Jumat, 01 Juni 2012

Bom Bunuh Diri, Jihadkah?


Kaum muslimin –semoga Allah menjaga aqidah kita dari kesalahpahaman- sesungguhnya menunaikan jihad dalam pengertian dan penerapan yang benar termasuk ibadah yang mulia. Sebab Allah telah memerintahkan kaum muslimin untuk berjihad melawan musuh-musuh-Nya. Allah berfirman (yang artinya), “Hai Nabi, berjihadlah melawan orang-orang kafir dan orang-orang munafiq, dan bersikaplah keras kepada mereka…” (QS. At-Taubah: 9). Karena jihad adalah ibadah, maka untuk melaksanakannya pun harus terpenuhi 2 syarat utama: (1) ikhlas dan (2) sesuai tuntunan Nabi shallallahu ‘alaihi wa sallam. Yang menjadi pertanyaan sekarang adalah fenomena pengeboman yang dilakukan oleh sebagian pemuda Islam di tempat maksiat yang dikunjungi oleh turis asing yang notabene orang-orang kafir. Benarkah tindakan bom bunuh diri di tempat semacam itu termasuk dalam kategori jihad dan orang yang mati karena aksi tersebut -baik pada saat hari-H maupun karena tertangkap aparat dan dijatuhi hukuman mati- boleh disebut orang yang mati syahid?
Bom Bunuh Diri Bukan Jihad
Allah ta’ala berfirman (yang artinya), “Dan janganlah kalian membunuh diri kalian, sesungguhnya Allah Maha menyayangi kalian.” (QS. An-Nisaa’: 29)

● PETUNJUK TUGAS
Lanjutkan tulisan di atas tentang bom bunuh diri dan jihad, dimulai tepat setelah kalimat terakhirnya.

● Catatan dataset
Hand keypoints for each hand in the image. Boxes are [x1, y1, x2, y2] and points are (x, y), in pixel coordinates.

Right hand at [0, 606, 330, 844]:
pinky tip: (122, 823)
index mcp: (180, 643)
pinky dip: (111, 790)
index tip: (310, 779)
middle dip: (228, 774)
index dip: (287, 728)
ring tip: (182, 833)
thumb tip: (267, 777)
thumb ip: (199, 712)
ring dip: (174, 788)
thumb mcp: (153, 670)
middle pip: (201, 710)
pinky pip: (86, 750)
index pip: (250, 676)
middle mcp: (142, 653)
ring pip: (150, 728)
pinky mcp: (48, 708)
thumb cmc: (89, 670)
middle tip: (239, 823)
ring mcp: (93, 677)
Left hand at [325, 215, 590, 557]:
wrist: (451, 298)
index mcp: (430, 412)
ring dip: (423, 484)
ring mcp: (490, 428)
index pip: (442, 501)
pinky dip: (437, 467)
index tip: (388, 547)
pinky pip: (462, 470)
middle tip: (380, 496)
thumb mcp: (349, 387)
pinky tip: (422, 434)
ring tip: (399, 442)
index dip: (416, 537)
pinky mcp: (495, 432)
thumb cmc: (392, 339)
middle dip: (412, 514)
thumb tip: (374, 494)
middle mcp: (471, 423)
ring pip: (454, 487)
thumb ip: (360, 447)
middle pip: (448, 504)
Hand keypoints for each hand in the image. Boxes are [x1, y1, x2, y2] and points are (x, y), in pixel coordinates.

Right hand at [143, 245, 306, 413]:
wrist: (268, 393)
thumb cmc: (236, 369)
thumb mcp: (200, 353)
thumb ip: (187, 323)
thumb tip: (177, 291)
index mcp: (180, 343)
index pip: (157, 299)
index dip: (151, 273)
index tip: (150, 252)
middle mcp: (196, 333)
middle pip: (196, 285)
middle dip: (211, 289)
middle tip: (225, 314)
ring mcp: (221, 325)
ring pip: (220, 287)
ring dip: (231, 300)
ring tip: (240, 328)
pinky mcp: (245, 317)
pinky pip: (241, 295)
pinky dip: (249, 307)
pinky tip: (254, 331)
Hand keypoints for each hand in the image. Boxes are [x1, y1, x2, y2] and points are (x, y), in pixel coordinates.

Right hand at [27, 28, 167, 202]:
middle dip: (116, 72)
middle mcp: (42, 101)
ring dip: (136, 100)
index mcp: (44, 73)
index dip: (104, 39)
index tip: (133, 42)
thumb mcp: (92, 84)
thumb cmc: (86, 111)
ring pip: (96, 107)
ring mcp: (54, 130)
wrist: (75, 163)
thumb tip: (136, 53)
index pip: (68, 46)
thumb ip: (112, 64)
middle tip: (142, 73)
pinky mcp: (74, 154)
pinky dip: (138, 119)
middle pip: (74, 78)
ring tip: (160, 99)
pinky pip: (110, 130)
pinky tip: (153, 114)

* * *

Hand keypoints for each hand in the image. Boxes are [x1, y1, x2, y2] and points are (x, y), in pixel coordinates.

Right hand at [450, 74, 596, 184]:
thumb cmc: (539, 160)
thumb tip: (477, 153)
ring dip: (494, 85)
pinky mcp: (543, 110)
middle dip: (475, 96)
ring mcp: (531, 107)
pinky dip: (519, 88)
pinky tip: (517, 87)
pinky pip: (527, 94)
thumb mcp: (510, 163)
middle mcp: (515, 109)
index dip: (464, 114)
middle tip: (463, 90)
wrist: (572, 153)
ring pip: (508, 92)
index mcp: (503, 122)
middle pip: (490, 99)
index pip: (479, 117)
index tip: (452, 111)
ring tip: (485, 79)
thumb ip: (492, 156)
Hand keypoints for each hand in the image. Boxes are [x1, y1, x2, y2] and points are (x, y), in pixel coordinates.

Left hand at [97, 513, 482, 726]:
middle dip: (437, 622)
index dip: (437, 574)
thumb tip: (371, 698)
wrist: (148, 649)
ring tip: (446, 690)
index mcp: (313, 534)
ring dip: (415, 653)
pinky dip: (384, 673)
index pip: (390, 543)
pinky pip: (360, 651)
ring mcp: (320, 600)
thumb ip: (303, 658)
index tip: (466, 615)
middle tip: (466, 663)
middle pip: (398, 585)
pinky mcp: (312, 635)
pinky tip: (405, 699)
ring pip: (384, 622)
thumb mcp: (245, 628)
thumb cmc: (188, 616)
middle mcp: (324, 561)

--

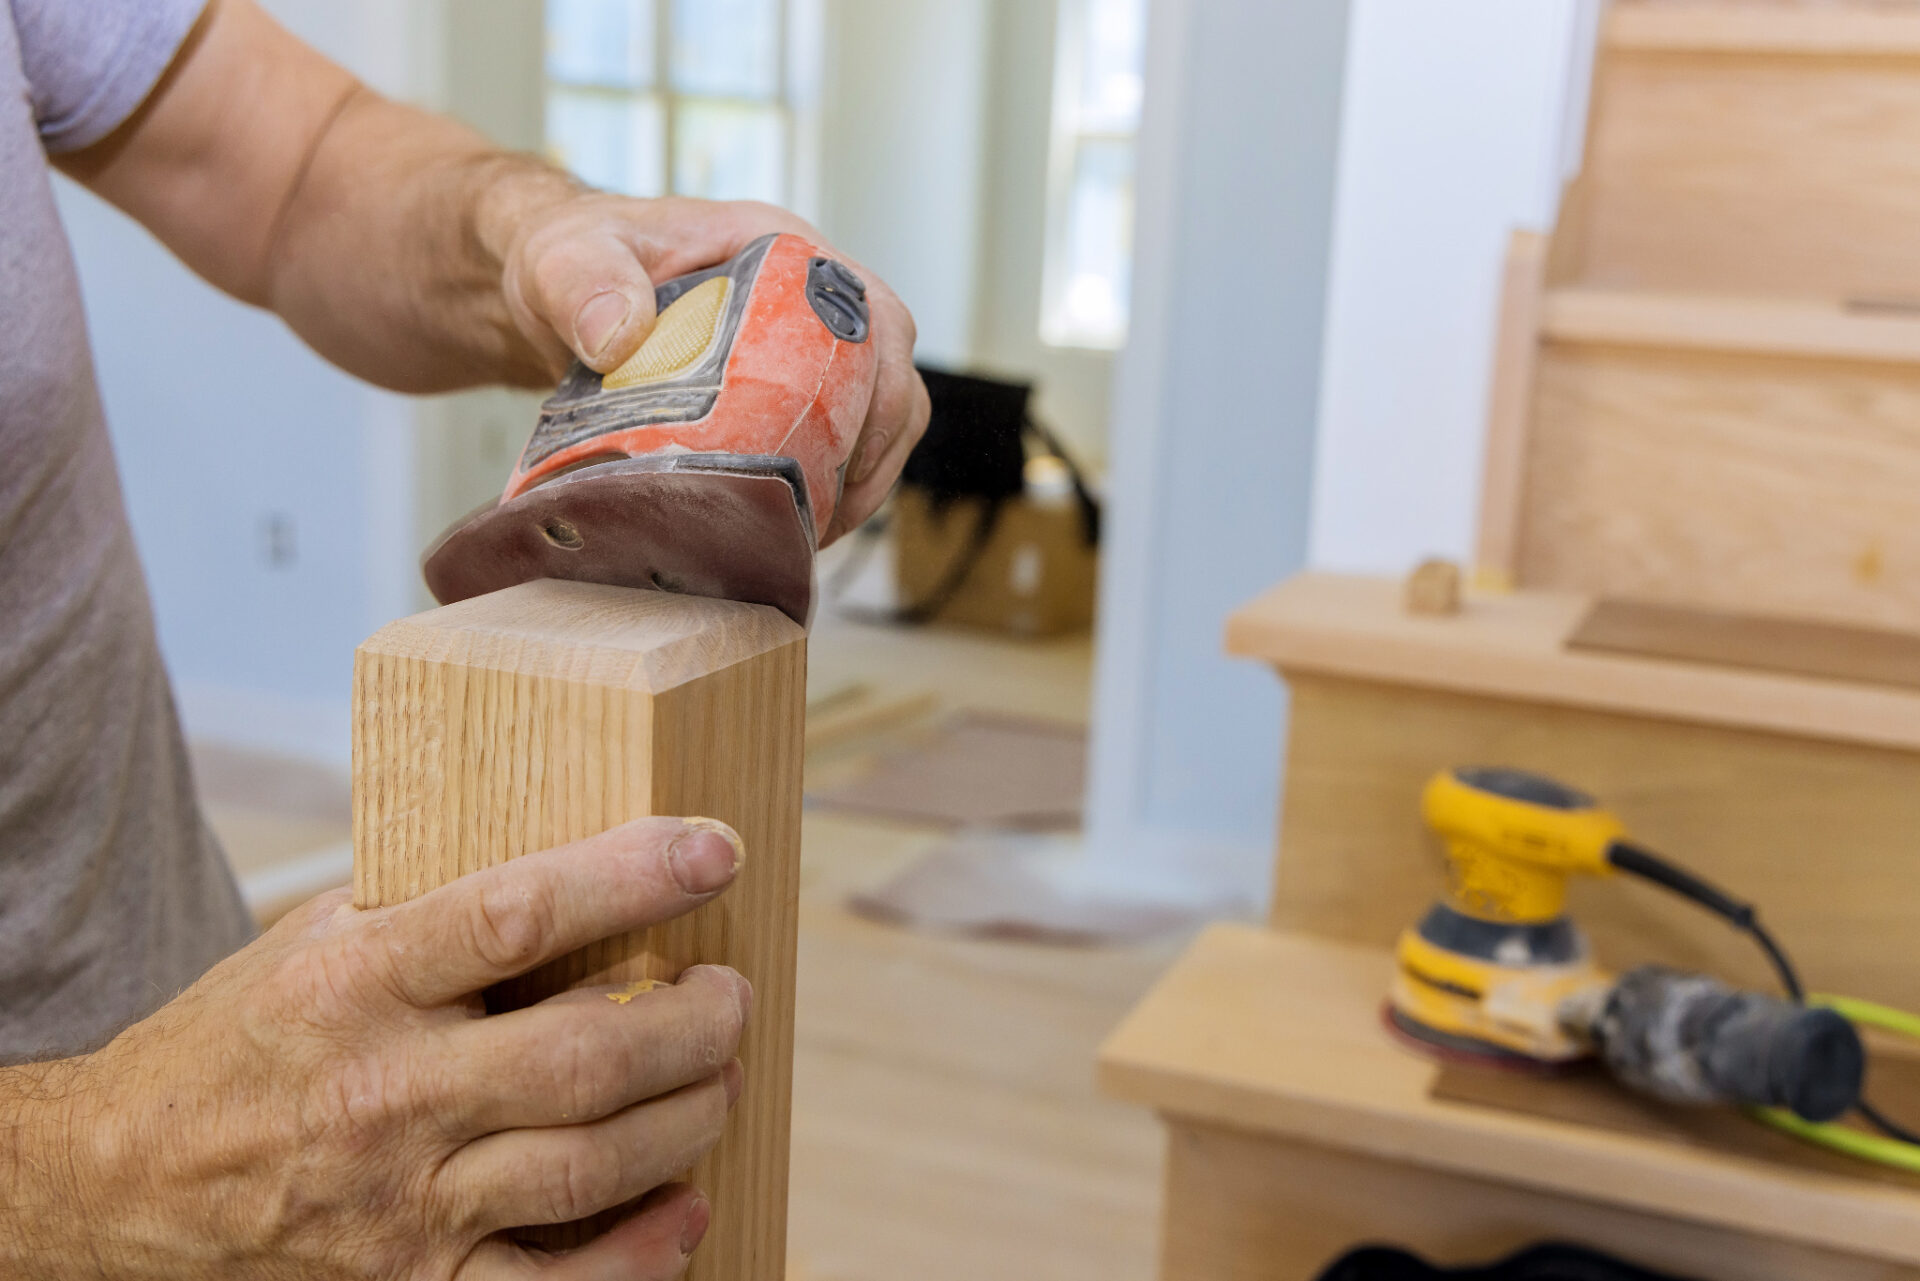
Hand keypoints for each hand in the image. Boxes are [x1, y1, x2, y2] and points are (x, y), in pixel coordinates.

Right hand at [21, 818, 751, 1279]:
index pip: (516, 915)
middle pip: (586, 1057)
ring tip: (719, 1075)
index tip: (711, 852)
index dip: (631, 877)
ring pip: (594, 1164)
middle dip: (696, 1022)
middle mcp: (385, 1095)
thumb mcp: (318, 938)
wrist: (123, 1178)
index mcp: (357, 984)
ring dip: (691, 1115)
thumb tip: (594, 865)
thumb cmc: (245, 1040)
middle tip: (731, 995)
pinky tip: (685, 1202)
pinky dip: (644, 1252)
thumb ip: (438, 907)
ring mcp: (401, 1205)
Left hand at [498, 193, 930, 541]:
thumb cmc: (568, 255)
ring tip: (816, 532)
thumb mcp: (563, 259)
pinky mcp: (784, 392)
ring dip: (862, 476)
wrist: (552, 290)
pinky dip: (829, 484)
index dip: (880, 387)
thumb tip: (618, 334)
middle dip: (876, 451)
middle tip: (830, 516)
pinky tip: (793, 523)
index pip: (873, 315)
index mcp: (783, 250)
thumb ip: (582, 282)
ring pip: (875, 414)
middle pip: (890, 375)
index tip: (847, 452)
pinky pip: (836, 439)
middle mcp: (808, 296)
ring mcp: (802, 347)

● BAGIAN JAWABAN
Rasulullah shallallahu ‘alaihi wa sallam bersabda, “Barangsiapa yang bunuh diri dengan menggunakan suatu alat/cara di dunia, maka dia akan disiksa dengan cara itu pada hari kiamat.” (HR. Bukhari dan Muslim). Adapun bunuh diri tanpa sengaja maka hal itu diberikan udzur dan pelakunya tidak berdosa berdasarkan firman Allah ‘azza wa jalla (yang artinya), “Dan tidak ada dosa bagi kalian karena melakukan kesalahan yang tidak kalian sengaja akan tetapi (yang berdosa adalah) yang kalian sengaja dari hati kalian.” (QS. Al-Ahzab: 5). Dengan demikian aksi bom bunuh diri yang dilakukan oleh sebagian orang dengan mengatasnamakan jihad adalah sebuah penyimpangan (baca: pelanggaran syari’at). Apalagi dengan aksi itu menyebabkan terbunuhnya kaum muslimin atau orang kafir yang dilindungi oleh pemerintah muslimin tanpa alasan yang dibenarkan syari’at.
Allah berfirman (yang artinya), “Dan janganlah kalian membunuh jiwa yang Allah haramkan kecuali dengan alasan yang benar.” (QS. Al-Israa’: 33)
Membunuh Muslim Dengan Sengaja dan Tidak
Rasulullah shallallahu ‘alaihi wa sallam bersabda, “Tidak halal menumpahkan darah seorang muslim yang bersaksi tidak ada sesembahan (yang benar) selain Allah dan bersaksi bahwa aku (Muhammad) adalah Rasulullah kecuali dengan salah satu dari tiga alasan: [1] nyawa dibalas nyawa (qishash), [2] seorang lelaki
beristri yang berzina, [3] dan orang yang memisahkan agama dan meninggalkan jama’ah (murtad).” (HR. Bukhari  Muslim)
Beliau juga bersabda, “Sungguh, lenyapnya dunia lebih ringan bagi Allah daripada terbunuhnya seorang mukmin tanpa alasan yang benar.” (HR. Al-Mundziri, lihat Sahih At-Targhib wa At-Tarhib). Hal ini menunjukkan bahwa membunuh muslim dengan sengaja adalah dosa besar.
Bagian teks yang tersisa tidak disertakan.